┌─ 頁面節錄

Char Device Driver
Major and Minor Numbers
Character device的access是透過file system上的name(special file、device file or node)。Device number是由major+minor所構成,可參考以下範例。
ls -l /dev/
total 0
major minor
crw------- 1 root wheel 17, 1 4 28 17:18 afsc_type5
crw------- 1 root wheel 10, 0 4 28 10:02 auditpipe
crw-r--r-- 1 root wheel 9, 3 4 28 10:02 auditsessions
crw------- 1 root wheel 21, 0 4 28 10:02 autofs
crw------- 1 root wheel 34, 0 4 28 10:02 autofs_control
crw-rw-rw- 1 root wheel 33, 0 4 28 10:02 autofs_homedirmounter
crw-rw-rw- 1 root wheel 31, 0 4 28 10:02 autofs_notrigger
crw-rw-rw- 1 root wheel 22, 6 4 28 10:02 autofs_nowait
Major在傳統上是表示device所配合的driver。現在kernel允許多個driver共用一個major number,不過大部分還是會諄造船同上的一對一的編號。然而minor number是讓kernel用來表示哪個device的referred to。
The Internal Representation of Device Numbers
Device number在kernel是以dev_t
來表示,但我們不應該假設device number的tpye,因此應該要借用linux提供的macro,MAJOR()跟MINOR(),透過macro可避免未來kernel變動時造成移植上的問題。
若有需要將minor跟mijor合併,請使用MKDEV()這個macro。
#include <linux/types.h>
// major minor
// |--12-bit--|---20-bit---|
#include <linux/kdev_t.h>
MAJOR(dev_t dev);
MINOR(dev_t dev);
MKDEV(int major, int minor);
#include <linux/types.h>
// major minor
// |--12-bit--|---20-bit---|
#include <linux/kdev_t.h>
MAJOR(dev_t dev);
MINOR(dev_t dev);
MKDEV(int major, int minor);
Allocating and Freeing Device Numbers
Device driver第一件事是取得一個或是多個device number。使用register_chrdev_region
這個function。

└─
┌─ 參考資料

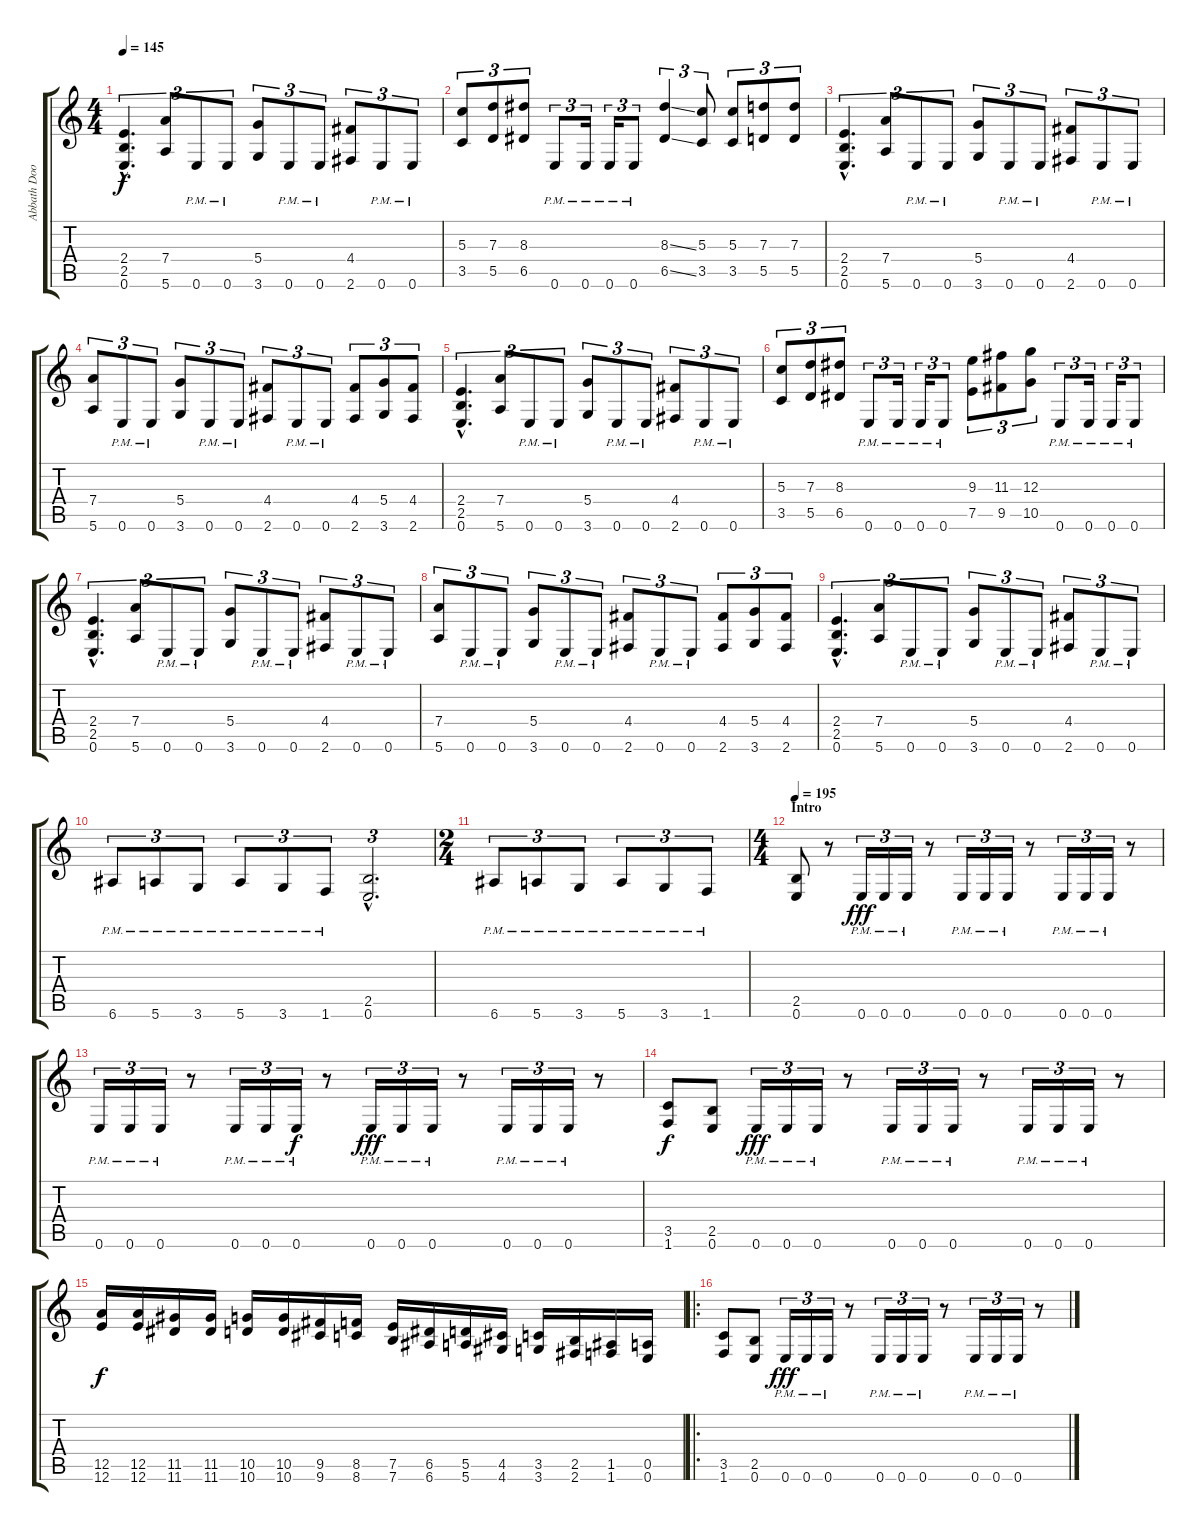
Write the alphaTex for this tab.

\track ("Abbath Doom Occulta" "Abbath Doo") {instrument distortionguitar}
\staff {score tabs}
\tuning (E4 B3 G3 D3 A2 E2) {hide}
\ts (4 4)
\tempo 145
\clef g2
\ks c
(2.4{hac} 2.5{hac} 0.6{hac}).4{d tu (3 2) dy f} (7.4 5.6).8{tu (3 2)} 0.6{pm}.8{tu (3 2)} 0.6{pm}.8{tu (3 2)} (5.4 3.6).8{tu (3 2)} 0.6{pm}.8{tu (3 2)} 0.6{pm}.8{tu (3 2)} (4.4 2.6).8{tu (3 2)} 0.6{pm}.8{tu (3 2)} 0.6{pm}.8{tu (3 2)} |
(5.3 3.5).8{tu (3 2)} (7.3 5.5).8{tu (3 2)} (8.3 6.5).8{tu (3 2)} 0.6{pm}.8{tu (3 2)} 0.6{pm}.16{tu (3 2)} 0.6{pm}.16{tu (3 2)} 0.6{pm}.8{tu (3 2)} (8.3{ss} 6.5{ss}).4{tu (3 2)} (5.3 3.5).8{tu (3 2)} (5.3 3.5).8{tu (3 2)} (7.3 5.5).8{tu (3 2)} (7.3 5.5).8{tu (3 2)} |
(2.4{hac} 2.5{hac} 0.6{hac}).4{d tu (3 2)} (7.4 5.6).8{tu (3 2)} 0.6{pm}.8{tu (3 2)} 0.6{pm}.8{tu (3 2)} (5.4 3.6).8{tu (3 2)} 0.6{pm}.8{tu (3 2)} 0.6{pm}.8{tu (3 2)} (4.4 2.6).8{tu (3 2)} 0.6{pm}.8{tu (3 2)} 0.6{pm}.8{tu (3 2)} |
(7.4 5.6).8{tu (3 2)} 0.6{pm}.8{tu (3 2)} 0.6{pm}.8{tu (3 2)} (5.4 3.6).8{tu (3 2)} 0.6{pm}.8{tu (3 2)} 0.6{pm}.8{tu (3 2)} (4.4 2.6).8{tu (3 2)} 0.6{pm}.8{tu (3 2)} 0.6{pm}.8{tu (3 2)} (4.4 2.6).8{tu (3 2)} (5.4 3.6).8{tu (3 2)} (4.4 2.6).8{tu (3 2)} |
(2.4{hac} 2.5{hac} 0.6{hac}).4{d tu (3 2)} (7.4 5.6).8{tu (3 2)} 0.6{pm}.8{tu (3 2)} 0.6{pm}.8{tu (3 2)} (5.4 3.6).8{tu (3 2)} 0.6{pm}.8{tu (3 2)} 0.6{pm}.8{tu (3 2)} (4.4 2.6).8{tu (3 2)} 0.6{pm}.8{tu (3 2)} 0.6{pm}.8{tu (3 2)} |
(5.3 3.5).8{tu (3 2)} (7.3 5.5).8{tu (3 2)} (8.3 6.5).8{tu (3 2)} 0.6{pm}.8{tu (3 2)} 0.6{pm}.16{tu (3 2)} 0.6{pm}.16{tu (3 2)} 0.6{pm}.8{tu (3 2)} (9.3 7.5).8{tu (3 2)} (11.3 9.5).8{tu (3 2)} (12.3 10.5).8{tu (3 2)} 0.6{pm}.8{tu (3 2)} 0.6{pm}.16{tu (3 2)} 0.6{pm}.16{tu (3 2)} 0.6{pm}.8{tu (3 2)} |
(2.4{hac} 2.5{hac} 0.6{hac}).4{d tu (3 2)} (7.4 5.6).8{tu (3 2)} 0.6{pm}.8{tu (3 2)} 0.6{pm}.8{tu (3 2)} (5.4 3.6).8{tu (3 2)} 0.6{pm}.8{tu (3 2)} 0.6{pm}.8{tu (3 2)} (4.4 2.6).8{tu (3 2)} 0.6{pm}.8{tu (3 2)} 0.6{pm}.8{tu (3 2)} |
(7.4 5.6).8{tu (3 2)} 0.6{pm}.8{tu (3 2)} 0.6{pm}.8{tu (3 2)} (5.4 3.6).8{tu (3 2)} 0.6{pm}.8{tu (3 2)} 0.6{pm}.8{tu (3 2)} (4.4 2.6).8{tu (3 2)} 0.6{pm}.8{tu (3 2)} 0.6{pm}.8{tu (3 2)} (4.4 2.6).8{tu (3 2)} (5.4 3.6).8{tu (3 2)} (4.4 2.6).8{tu (3 2)} |
(2.4{hac} 2.5{hac} 0.6{hac}).4{d tu (3 2)} (7.4 5.6).8{tu (3 2)} 0.6{pm}.8{tu (3 2)} 0.6{pm}.8{tu (3 2)} (5.4 3.6).8{tu (3 2)} 0.6{pm}.8{tu (3 2)} 0.6{pm}.8{tu (3 2)} (4.4 2.6).8{tu (3 2)} 0.6{pm}.8{tu (3 2)} 0.6{pm}.8{tu (3 2)} |
6.6{pm}.8{tu (3 2)} 5.6{pm}.8{tu (3 2)} 3.6{pm}.8{tu (3 2)} 5.6{pm}.8{tu (3 2)} 3.6{pm}.8{tu (3 2)} 1.6{pm}.8{tu (3 2)} (2.5{hac} 0.6{hac}).2{d tu (3 2)} |
\ts (2 4)
6.6{pm}.8{tu (3 2)} 5.6{pm}.8{tu (3 2)} 3.6{pm}.8{tu (3 2)} 5.6{pm}.8{tu (3 2)} 3.6{pm}.8{tu (3 2)} 1.6{pm}.8{tu (3 2)} |
\ts (4 4)
\section ("" "Intro")
\tempo 195
(2.5 0.6).8 r.8 0.6{pm}.16{tu (3 2) dy fff} 0.6{pm}.16{tu (3 2)} 0.6{pm}.16{tu (3 2)} r.8 0.6{pm}.16{tu (3 2)} 0.6{pm}.16{tu (3 2)} 0.6{pm}.16{tu (3 2)} r.8 0.6{pm}.16{tu (3 2)} 0.6{pm}.16{tu (3 2)} 0.6{pm}.16{tu (3 2)} r.8 |
0.6{pm}.16{tu (3 2)} 0.6{pm}.16{tu (3 2)} 0.6{pm}.16{tu (3 2)} r.8 0.6{pm}.16{tu (3 2)} 0.6{pm}.16{tu (3 2)} 0.6{pm}.16{tu (3 2) dy f} r.8 0.6{pm}.16{tu (3 2) dy fff} 0.6{pm}.16{tu (3 2)} 0.6{pm}.16{tu (3 2)} r.8 0.6{pm}.16{tu (3 2)} 0.6{pm}.16{tu (3 2)} 0.6{pm}.16{tu (3 2)} r.8 |
(3.5 1.6).8{dy f} (2.5 0.6).8 0.6{pm}.16{tu (3 2) dy fff} 0.6{pm}.16{tu (3 2)} 0.6{pm}.16{tu (3 2)} r.8 0.6{pm}.16{tu (3 2)} 0.6{pm}.16{tu (3 2)} 0.6{pm}.16{tu (3 2)} r.8 0.6{pm}.16{tu (3 2)} 0.6{pm}.16{tu (3 2)} 0.6{pm}.16{tu (3 2)} r.8 |
(12.5 12.6).16{dy f instrument guitarfretnoise} (12.5 12.6).16 (11.5 11.6).16 (11.5 11.6).16 (10.5 10.6).16 (10.5 10.6).16 (9.5 9.6).16 (8.5 8.6).16 (7.5 7.6).16 (6.5 6.6).16 (5.5 5.6).16 (4.5 4.6).16 (3.5 3.6).16 (2.5 2.6).16 (1.5 1.6).16 (0.5 0.6).16 |
\ro
(3.5 1.6).8{instrument distortionguitar} (2.5 0.6).8 0.6{pm}.16{tu (3 2) dy fff} 0.6{pm}.16{tu (3 2)} 0.6{pm}.16{tu (3 2)} r.8 0.6{pm}.16{tu (3 2)} 0.6{pm}.16{tu (3 2)} 0.6{pm}.16{tu (3 2)} r.8 0.6{pm}.16{tu (3 2)} 0.6{pm}.16{tu (3 2)} 0.6{pm}.16{tu (3 2)} r.8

└─

▶ [挑戰題目]
1. 請用兩句話概括這份字元裝置驅動程式頁面節錄的內容。
2. 請依據字元裝置驅動程式頁面節錄回答以下問題,答案依相同標號分行列出。
(a) 在 ls -l /dev/ 的範例中,auditpipe 的 major 與 minor 分別是多少?
(b) 程式碼註解中,major 與 minor 各占多少 bit?
(c) device driver 取得 device number 時使用哪個 function?
3. 請從字元裝置驅動程式頁面節錄的最後一句之後接著往下寫。

▶ [已解問題]
1. 字元裝置是透過檔案系統上的名稱來存取,其 device number 由 major 與 minor 組成:major 傳統上表示裝置所配合的 driver,minor 則讓 kernel 用來辨識所指的是哪個裝置。kernel 以 dev_t 表示 device number,應借用 MAJOR()、MINOR() 和 MKDEV() 等 macro 處理,而 device driver 的第一件事是用 register_chrdev_region 取得一個或多個 device number。

2.
(a) major 為 10,minor 為 0。
(b) major 占 12 bit,minor 占 20 bit。
(c) register_chrdev_region。

3.
可在/proc/devices/
跟sysfs
下出現。
不過kernel開發上還是建議使用動態配置,這樣可以減少device跟number之間的固定關係。可改用alloc_chrdev_region
這個function。最後不使用driver時,透過unregister_chrdev_region
釋放device number。通常是在unload fuction裡面。
#include <linux/fs.h>
int register_chrdev_region(dev_t first, unsigned int count,
char *name);
first是你所想要配置device number的region的起始位子。count是想要申請的連續編號總數。name則是你最終會獲取的device name。
int alloc_chrdev_region(dev_t *dev, unsigned int firstminor,
unsigned int count, char *name);
dev是當配置成功時,dev會持有region的第一個device number。firstminor是想要申請的第一個minor number(通常是0)。count是想要申請的連續編號總數。name則是你最終會獲取的device name。
void unregister_chrdev_region(dev_t first, unsigned int count);
Dynamic Allocation of Major Numbers
目前常見的device都已經被記錄在Documentation/devices.txt
當中。因此建議使用alloc_chrdev_region
來分配mijor nember。但有一缺點是,無法事先建立/dev/node,這是因為動態配置無法保證每次的number都相同。
在翻譯版本中提到,使用devfs跟udev可以解決。目前udev是devfs的user-space的解決方法。是使用kernel發出hotplug出法user-space的process,此process會從sysfs取得新的device的資訊,並動態建立device node。最新狀況是udev已經被整理到systemd當中,有興趣的可以參考以下連結:http://man7.org/linux/man-pages/man7/udev.7.html。
旁邊可以看到scull是如何決定mijor number。
if (scull_major) {
dev = MKDEV(scull_major, scull_minor);
result = register_chrdev_region(dev, scull_nr_devs, "scull");
} else {
result = alloc_chrdev_region(&dev, scull_minor, scull_nr_devs, "scull");
scull_major = MAJOR(dev);
}
if (result < 0) {
printk(KERN_WARNING "scull: can't get major %d\n", scull_major);
return result;
}
The Design of char device
首先,在我們需要定義driver對於user-space' program提供哪些capabilities(mechanism)。記住,device其實只是一塊memory。
這邊提出scull這個device driver temperate,使用抽象及封裝的技巧來方便開發。包含以下類型:
scull#
- 使用memory所構成
- Global:在被開啟多次的情況下,fd(file descriptor)可共享device所擁有的data。
- Persistent :就算closed或reopen,data也不會流
- 可使用cp、cat、I/O redirection操作
scullpipe#
- 使用FIFO的device
- 類似pipe。一個process寫入,可由另一個process讀取
- 這邊不使用hardware inperrutp來實作blocking/nonblocking的存取
scullsingle
- 一次只能有一個process執行open()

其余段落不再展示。